WHAT THIS EXERCISE ASKS:
#1 In the Audi RS 7 review, condense the paragraph beginning "Audi's marriage of brute force and plushness" into a shorter version that keeps its main facts.
#2 According to the Audi RS 7 review, what is the RS 7's top speed?
#3 Reproduce the Audi RS 7 review text between "Cruising the Nevada" and "ground-based supersports luxury.", inclusive.

BBC Autos

Review

Audi RS 7: Luxurious brutality

HIDE CAPTION

Cruising the Nevada desert, the Audi RS 7 sprints from Nellis Air Force Base, home of the Thunderbirds aerobatics team, to Creech Air Force Base, home of the Predator attack drone.

It is a trip from the past to the future of aerial combat, in a vehicle that neatly bridges the past and future of ground-based supersports luxury.

There once was a time when steel-nerved fighter jocks like those at Nellis flew missions, but now Creech’s flyers, reared on the Call of Duty video game franchise, guide drones by remote control from banks of computers.

And there was a time when Mercedes-Benz and BMW were the automatic go-tos for ultra-swift luxury four-doors, especially when those machines were tuned by the companies’ respective AMG and M divisions.

Times change, and a challenger from Ingolstadt aims to usurp the established order. Here, then, is the RS 7, a 560-horsepower, 180mph all-wheel-drive rocket sled that leaves a shock wave across the desert.

But while driving such an astonishingly fast car might once have required some sacrifice – some strapping in, warming up, systems checking and counting down (plus some discomfort from a cockpit designed for g-force resistance) – the RS 7’s pilot relaxes in the same Barcalounger-like comfort as Creech's remote-control jockeys.

Audi's marriage of brute force and plushness brings a new wrinkle to the maximum sport sedan segment. The Mercedes-Benz CLS63 AMG is an iron fist in silk glove, with a ferocious, snarling nature. The RS 7 summons comparable swiftness and a delectable growl, but without quite the ostentatiously loud exhaust of the AMG. The Audi is content to fill out its suit beautifully, while the AMG would like you to notice its sculpted pecs. Which are impressive, mind.

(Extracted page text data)
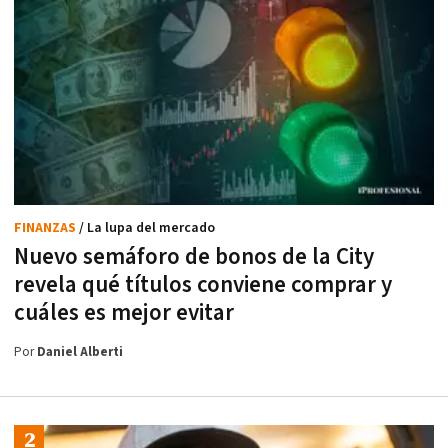
FINANZAS
/ La lupa del mercado
Nuevo semáforo de bonos de la City
revela qué títulos conviene comprar y
cuáles es mejor evitar
Por
Daniel Alberti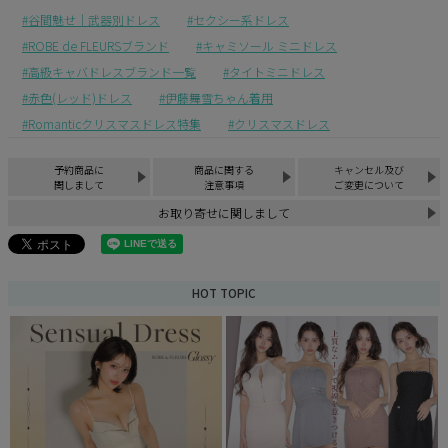
谷間魅せ｜武器別ドレス
セクシー系ドレス
ROBE de FLEURSブランド
キャミソール ミニドレス
高級キャバドレスブランド一覧
タイトミニドレス
赤色(レッド)ドレス
伊藤舞雪ちゃん着用
Romanticクリスマスドレス特集
クリスマスドレス
予約商品に
商品に関する
キャンセル及び
関しまして
注意事項
ご変更について
お取り寄せに関しまして
HOT TOPIC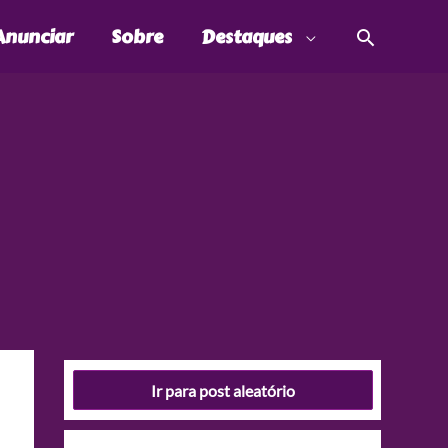
Pesquis
Anunciar
Sobre
Destaques
Ir para post aleatório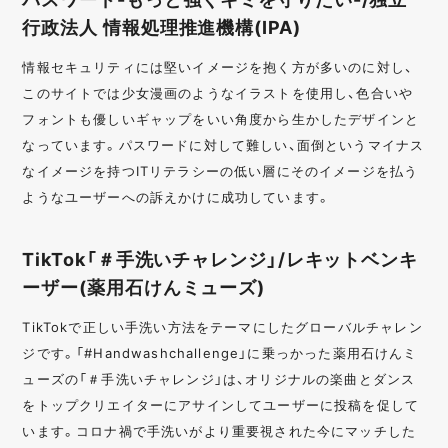
行政法人 情報処理推進機構(IPA)
情報セキュリティには堅いイメージを抱く方が多いのに対し、
このサイトでは少女漫画のようなイラストを使用し、色合いや
フォントも優しいギャップをいい角度から生かしたデザインと
なっています。パスワードに対して難しい、面倒というマイナス
なイメージを持つITリテラシーの低い層にそのイメージを払う
ようなユーザーへの訴えかけに成功しています。
TikTok「＃手洗いチャレンジ」/レキットベンキ
ーザー(薬用石けんミューズ)
TikTokで正しい手洗い方法をテーマにしたグローバルチャレン
ジです。「#Handwashchallenge」に乗っかった薬用石けんミ
ューズの「＃手洗いチャレンジ」は、オリジナルの楽曲とダンス
をトップクリエイターにアサインしてユーザーに投稿を促して
います。コロナ禍で手洗いがより重要視された今にマッチした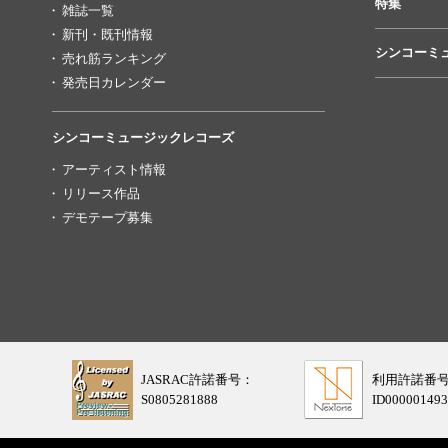
特集
雑誌一覧
新刊・既刊情報
シンコーミ
売れ筋ランキング
発売日カレンダー
シンコーミュージックレコーズ
アーティスト情報
リリース作品
デモテープ募集
JASRAC許諾番号：
利用許諾番
S0805281888
ID000001493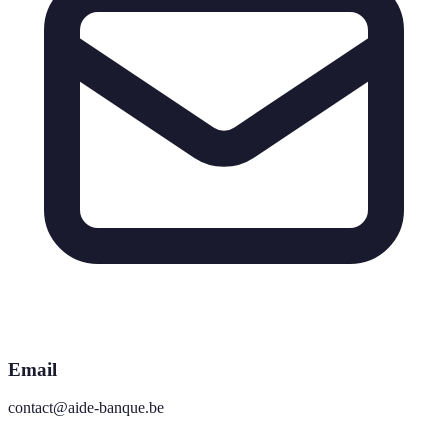
Email
contact@aide-banque.be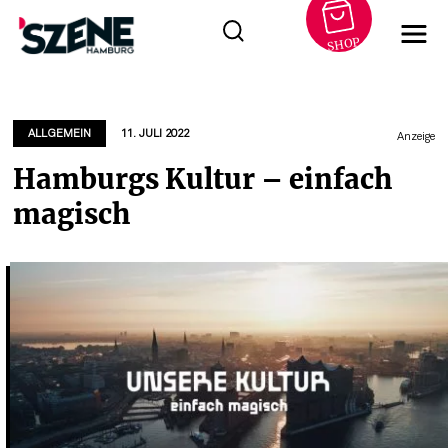
SHOP
Zum
Inhalt
springen
ALLGEMEIN
11. JULI 2022
Anzeige
Hamburgs Kultur – einfach
magisch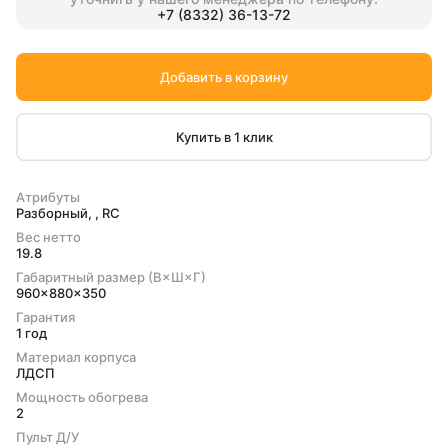
+7 (8332) 36-13-72
Добавить в корзину
Купить в 1 клик
Атрибуты
Разборный, , RC
Вес нетто
19.8
Габаритный размер (В×Ш×Г)
960x880x350
Гарантия
1 год
Материал корпуса
ЛДСП
Мощность обогрева
2
Пульт Д/У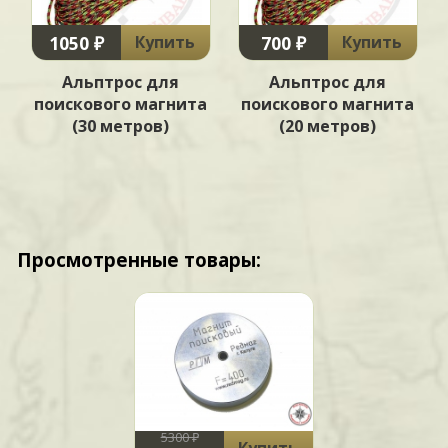
1050 ₽
700 ₽
Купить
Купить
Альптрос для
Альптрос для
а
поискового магнита
поискового магнита
(30 метров)
(20 метров)
Просмотренные товары:
5300 ₽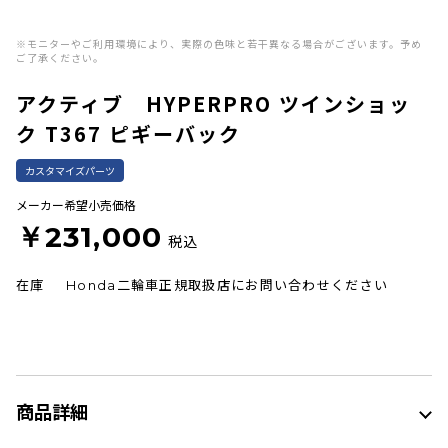
※モニターやご利用環境により、実際の色味と若干異なる場合がございます。予め
ご了承ください。
アクティブ HYPERPRO ツインショッ
ク T367 ピギーバック
カスタマイズパーツ
メーカー希望小売価格
￥231,000
税込
在庫
Honda二輪車正規取扱店にお問い合わせください
商品詳細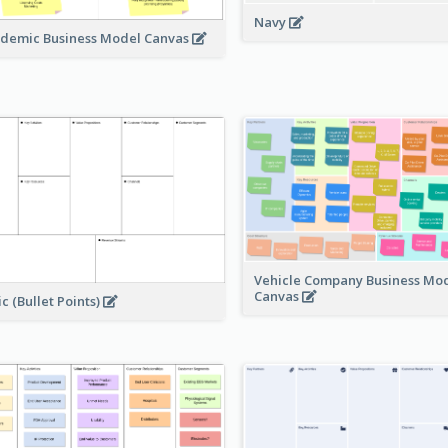
Navy
demic Business Model Canvas
Vehicle Company Business Mo
Canvas
ic (Bullet Points)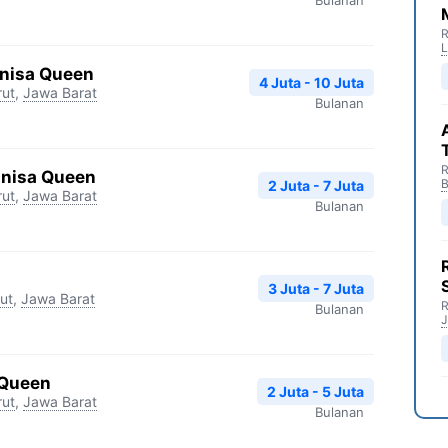
R
nnisa Queen
4 Juta - 10 Juta
rut
,
Jawa Barat
Bulanan
R
nnisa Queen
B
2 Juta - 7 Juta
rut
,
Jawa Barat
Bulanan
3 Juta - 7 Juta
ut
,
Jawa Barat
R
Bulanan
J
 Queen
2 Juta - 5 Juta
rut
,
Jawa Barat
Bulanan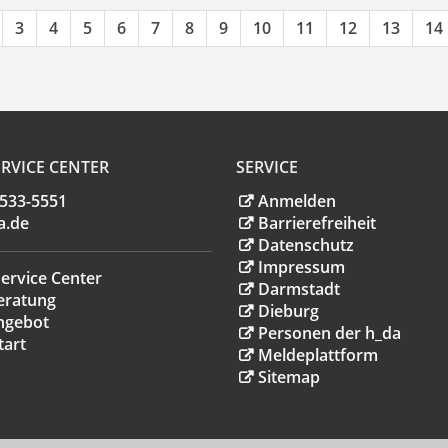
3
4
5
6
7
8
9
10
11
12
13
14
RVICE CENTER
SERVICE
.533-5551
Anmelden
a
.
de
Barrierefreiheit
Datenschutz
Impressum
ervice Center
Darmstadt
eratung
Dieburg
ngebot
Personen der h_da
tart
Meldeplattform
Sitemap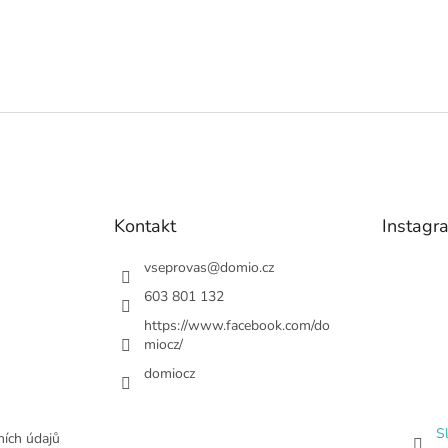
Kontakt
Instagr
vseprovas
@
domio.cz
603 801 132
https://www.facebook.com/do
miocz/
domiocz
S
ích údajů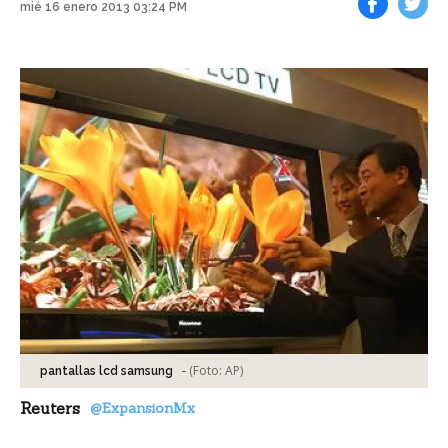
mié 16 enero 2013 03:24 PM
Facebook
Tweet
-
(Foto:
AP
)
pantallas lcd samsung
Reuters
@ExpansionMx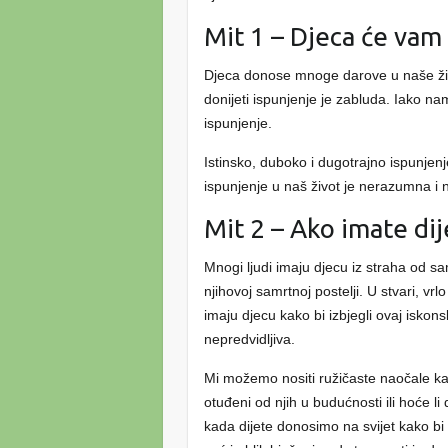
Mit 1 – Djeca će vam 
Djeca donose mnoge darove u naše živo
donijeti ispunjenje je zabluda. Iako 
ispunjenje.
Istinsko, duboko i dugotrajno ispunjenje
ispunjenje u naš život je nerazumna i
Mit 2 – Ako imate dij
Mnogi ljudi imaju djecu iz straha od sa
njihovoj samrtnoj postelji. U stvari, vr
imaju djecu kako bi izbjegli ovaj iskons
nepredvidljiva.
Mi možemo nositi ružičaste naočale kad
otuđeni od njih u budućnosti ili hoće li
kada dijete donosimo na svijet kako bi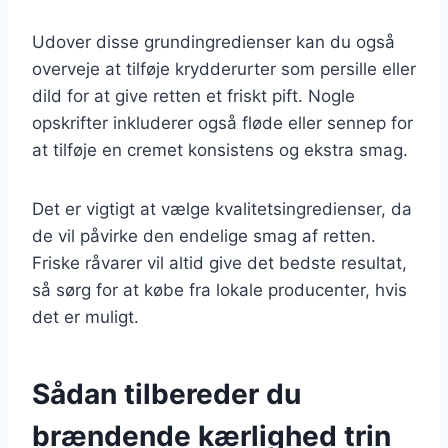
Udover disse grundingredienser kan du også
overveje at tilføje krydderurter som persille eller
dild for at give retten et friskt pift. Nogle
opskrifter inkluderer også fløde eller sennep for
at tilføje en cremet konsistens og ekstra smag.
Det er vigtigt at vælge kvalitetsingredienser, da
de vil påvirke den endelige smag af retten.
Friske råvarer vil altid give det bedste resultat,
så sørg for at købe fra lokale producenter, hvis
det er muligt.
Sådan tilbereder du
brændende kærlighed trin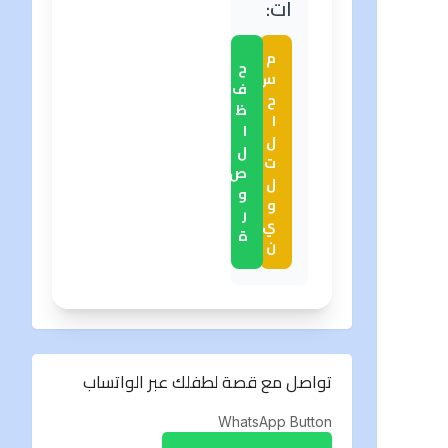
ات:
م
ح
س
ف
ح
ظ
ا
ا
ل
ل
ت
ص
ل
و
و
ر
ي
ة
ن
تواصل مع قصة لطفلك عبر الواتساب
WhatsApp Button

ANSWER SET:
#1 Audi's blend of power and comfort adds something new to the maximum sport sedan segment. The Mercedes-Benz CLS63 AMG is ferocious and loud. The RS 7 matches its speed and has a fine growl, but its exhaust is less showy. The Audi is understated, while the AMG wants its impressive muscle noticed.

#2 180mph.

#3
Cruising the Nevada desert, the Audi RS 7 sprints from Nellis Air Force Base, home of the Thunderbirds aerobatics team, to Creech Air Force Base, home of the Predator attack drone.

It is a trip from the past to the future of aerial combat, in a vehicle that neatly bridges the past and future of ground-based supersports luxury.